[Dataset records]
== Segment start ==
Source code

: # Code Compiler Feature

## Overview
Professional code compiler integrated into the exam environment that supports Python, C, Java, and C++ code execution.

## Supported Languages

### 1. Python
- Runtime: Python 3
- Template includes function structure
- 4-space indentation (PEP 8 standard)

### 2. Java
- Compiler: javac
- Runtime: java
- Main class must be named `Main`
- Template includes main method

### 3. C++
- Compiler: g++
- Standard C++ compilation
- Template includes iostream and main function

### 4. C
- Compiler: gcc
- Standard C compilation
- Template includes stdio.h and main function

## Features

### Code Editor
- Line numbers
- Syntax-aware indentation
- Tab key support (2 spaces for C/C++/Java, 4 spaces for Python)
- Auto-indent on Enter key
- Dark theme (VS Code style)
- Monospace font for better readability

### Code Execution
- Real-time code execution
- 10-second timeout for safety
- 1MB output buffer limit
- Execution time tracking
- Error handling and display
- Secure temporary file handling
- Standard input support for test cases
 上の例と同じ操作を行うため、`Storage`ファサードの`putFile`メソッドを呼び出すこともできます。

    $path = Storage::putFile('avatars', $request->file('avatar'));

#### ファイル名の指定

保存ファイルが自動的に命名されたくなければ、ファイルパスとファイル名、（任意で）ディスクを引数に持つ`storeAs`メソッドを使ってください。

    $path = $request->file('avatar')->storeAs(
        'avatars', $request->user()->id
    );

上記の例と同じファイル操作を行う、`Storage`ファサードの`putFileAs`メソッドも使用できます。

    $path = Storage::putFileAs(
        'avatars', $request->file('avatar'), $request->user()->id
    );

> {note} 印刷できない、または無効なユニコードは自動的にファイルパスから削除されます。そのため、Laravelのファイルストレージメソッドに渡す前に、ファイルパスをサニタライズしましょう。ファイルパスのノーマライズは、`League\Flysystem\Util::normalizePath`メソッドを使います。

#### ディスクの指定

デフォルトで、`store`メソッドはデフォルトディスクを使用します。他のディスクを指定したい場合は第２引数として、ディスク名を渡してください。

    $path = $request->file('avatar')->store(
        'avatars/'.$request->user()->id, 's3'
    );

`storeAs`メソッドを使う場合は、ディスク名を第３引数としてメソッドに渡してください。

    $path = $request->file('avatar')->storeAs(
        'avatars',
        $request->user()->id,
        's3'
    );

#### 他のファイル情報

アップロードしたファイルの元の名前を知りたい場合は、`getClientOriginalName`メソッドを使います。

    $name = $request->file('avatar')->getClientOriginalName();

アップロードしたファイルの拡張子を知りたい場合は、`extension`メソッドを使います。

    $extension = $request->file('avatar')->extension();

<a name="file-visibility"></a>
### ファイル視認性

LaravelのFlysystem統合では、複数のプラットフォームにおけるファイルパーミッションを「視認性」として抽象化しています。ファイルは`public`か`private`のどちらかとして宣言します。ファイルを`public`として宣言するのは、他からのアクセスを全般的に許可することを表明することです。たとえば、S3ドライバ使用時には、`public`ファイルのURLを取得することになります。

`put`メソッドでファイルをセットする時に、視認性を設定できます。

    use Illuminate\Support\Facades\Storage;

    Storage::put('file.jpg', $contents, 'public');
== Segment end ==
Every record above must be duplicated exactly.

■ RESPONSE AREA
Source code

: # Code Compiler Feature

## Overview
Professional code compiler integrated into the exam environment that supports Python, C, Java, and C++ code execution.

## Supported Languages

### 1. Python
- Runtime: Python 3
- Template includes function structure
- 4-space indentation (PEP 8 standard)

### 2. Java
- Compiler: javac
- Runtime: java
- Main class must be named `Main`
- Template includes main method

### 3. C++
- Compiler: g++
- Standard C++ compilation
- Template includes iostream and main function

### 4. C
- Compiler: gcc
- Standard C compilation
- Template includes stdio.h and main function

## Features

### Code Editor
- Line numbers
- Syntax-aware indentation
- Tab key support (2 spaces for C/C++/Java, 4 spaces for Python)
- Auto-indent on Enter key
- Dark theme (VS Code style)
- Monospace font for better readability

### Code Execution
- Real-time code execution
- 10-second timeout for safety
- 1MB output buffer limit
- Execution time tracking
- Error handling and display
- Secure temporary file handling
- Standard input support for test cases
 上の例と同じ操作を行うため、`Storage`ファサードの`putFile`メソッドを呼び出すこともできます。

    $path = Storage::putFile('avatars', $request->file('avatar'));

#### ファイル名の指定

保存ファイルが自動的に命名されたくなければ、ファイルパスとファイル名、（任意で）ディスクを引数に持つ`storeAs`メソッドを使ってください。

    $path = $request->file('avatar')->storeAs(
        'avatars', $request->user()->id
    );

上記の例と同じファイル操作を行う、`Storage`ファサードの`putFileAs`メソッドも使用できます。

    $path = Storage::putFileAs(
        'avatars', $request->file('avatar'), $request->user()->id
    );

> {note} 印刷できない、または無効なユニコードは自動的にファイルパスから削除されます。そのため、Laravelのファイルストレージメソッドに渡す前に、ファイルパスをサニタライズしましょう。ファイルパスのノーマライズは、`League\Flysystem\Util::normalizePath`メソッドを使います。

#### ディスクの指定

デフォルトで、`store`メソッドはデフォルトディスクを使用します。他のディスクを指定したい場合は第２引数として、ディスク名を渡してください。

    $path = $request->file('avatar')->store(
        'avatars/'.$request->user()->id, 's3'
    );

`storeAs`メソッドを使う場合は、ディスク名を第３引数としてメソッドに渡してください。

    $path = $request->file('avatar')->storeAs(
        'avatars',
        $request->user()->id,
        's3'
    );

#### 他のファイル情報

アップロードしたファイルの元の名前を知りたい場合は、`getClientOriginalName`メソッドを使います。

    $name = $request->file('avatar')->getClientOriginalName();

アップロードしたファイルの拡張子を知りたい場合は、`extension`メソッドを使います。

    $extension = $request->file('avatar')->extension();

<a name="file-visibility"></a>
### ファイル視認性

LaravelのFlysystem統合では、複数のプラットフォームにおけるファイルパーミッションを「視認性」として抽象化しています。ファイルは`public`か`private`のどちらかとして宣言します。ファイルを`public`として宣言するのは、他からのアクセスを全般的に許可することを表明することです。たとえば、S3ドライバ使用時には、`public`ファイルのURLを取得することになります。

`put`メソッドでファイルをセットする時に、視認性を設定できます。

    use Illuminate\Support\Facades\Storage;

    Storage::put('file.jpg', $contents, 'public');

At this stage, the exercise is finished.